Osteoarthritis is the most common form of arthritis and a leading cause of pain and disability. It has a higher prevalence in women than men and affects around 7.3 million people in England with– a figure that is likely to rise due to an ageing population and increasing rates of obesity.
The condition causes pain which can severely impact on a person’s life and their ability to carry out daily activities.
Symptoms are often inadequately controlled, and research published in 2014 by the Royal College of Surgeons revealed variation in the rates of referral for hip replacement among CCGs. It showed that nearly three-quarters are not following NICE guidance or having a commissioning policy for this procedure.
The NICE quality standard on osteoarthritis aims to reduce variation in care through eight statements which cover the diagnosis, assessment, management, ongoing review and referral for joint surgery of adults who have osteoarthritis
Diagnosing and assessing osteoarthritis
There is a poor link between the symptoms of arthritis and the changes that can be seen through X-rays, MRIs and ultrasound.
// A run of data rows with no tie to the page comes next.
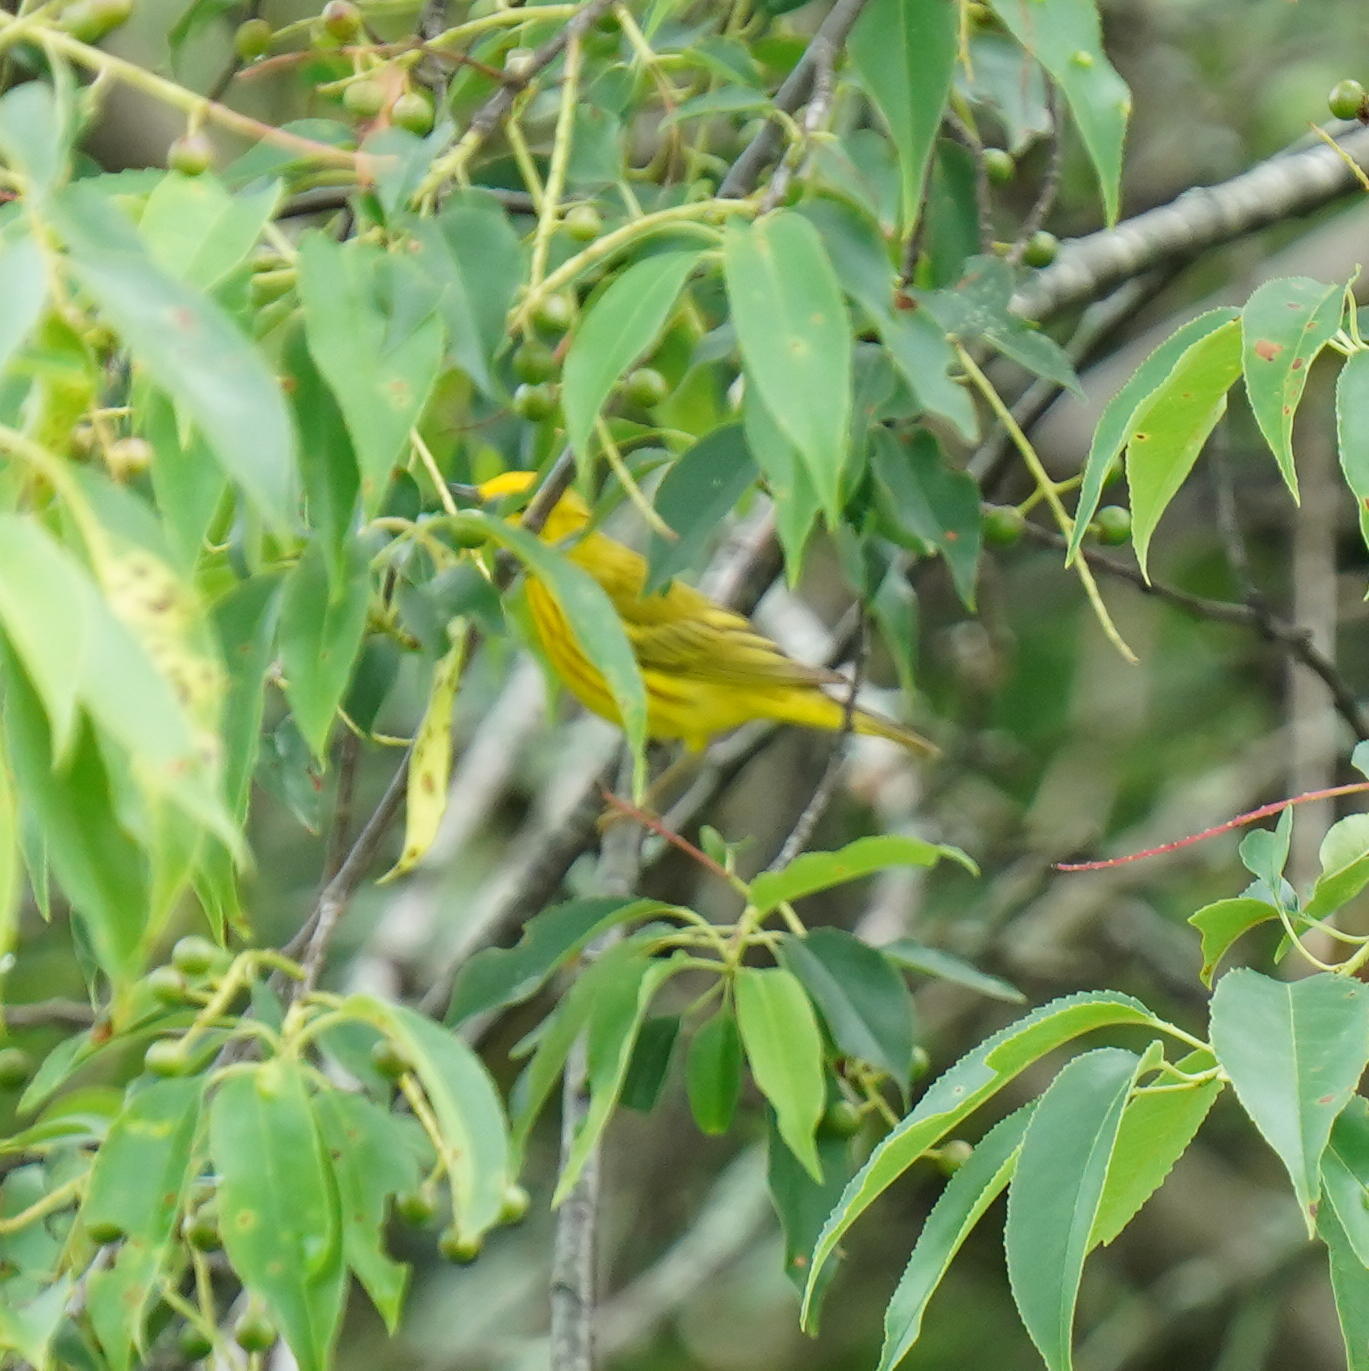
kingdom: Animalia
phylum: Chordata
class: Aves
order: Passeriformes
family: Parulidae
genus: Setophaga
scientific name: Setophaga petechia
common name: Yellow warbler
Minimal changes to joints can lead to substantial pain and modest structural changes can occur that have minimal symptoms.
Consequently the first statement says that adults aged 45 or over should be diagnosed with osteoarthritis clinically without investigations if they have activity-related joint pain and any morning joint stiffness lasts no longer than 30 minutes.
Reducing the need for further investigations will reduce the harm from X-ray exposure and limit unnecessary imaging procedures.
The second statement says that adults newly diagnosed with osteoarthritis should have an assessment that includes pain, its impact on daily activities and quality of life.
This will support self-management among patients and allow healthcare professionals to give advice and support that is positive and constructive, which has been shown to both increase patient satisfaction and effectiveness.
Exercise and weight loss
Exercise is a core treatment for osteoarthritis that will improve joint pain and function.
NICE recommends that adults with osteoarthritis are advised to participate in muscle strengthening and aerobic exercise.
As weight loss is also a core treatment that will improve joint pain and function, the fifth statement says that adults with osteoarthritis who are overweight or obese are offered support to lose weight.
Referral for surgery
Information about osteoarthritis, activity, exercise and weight loss, are classed as core treatments that support people with arthritis to self-manage their condition and relieve their symptoms.
The seventh statement says adults with osteoarthritis should be supported with non-surgical core treatments for at least 3 months before any referral for consideration of joint surgery.
This will help reduce referrals that may not be needed, as currently a relatively low proportion of people referred for possible joint surgery progress to hip or knee replacements.
The quality standards advises against the use of scoring tools to identify which adults with osteoarthritis are eligible for referral for consideration of joint surgery. While there is considerable variation in the criteria used to decide whether an adult should be considered, there is no evidence to support the scoring tools used and decisions made.
Instead, healthcare professionals should offer support and advice to patients to help reach a shared decision. This should be based on the severity of their symptoms, their general health, their expectations of lifestyle and activity, and the effectiveness of any non-surgical treatments.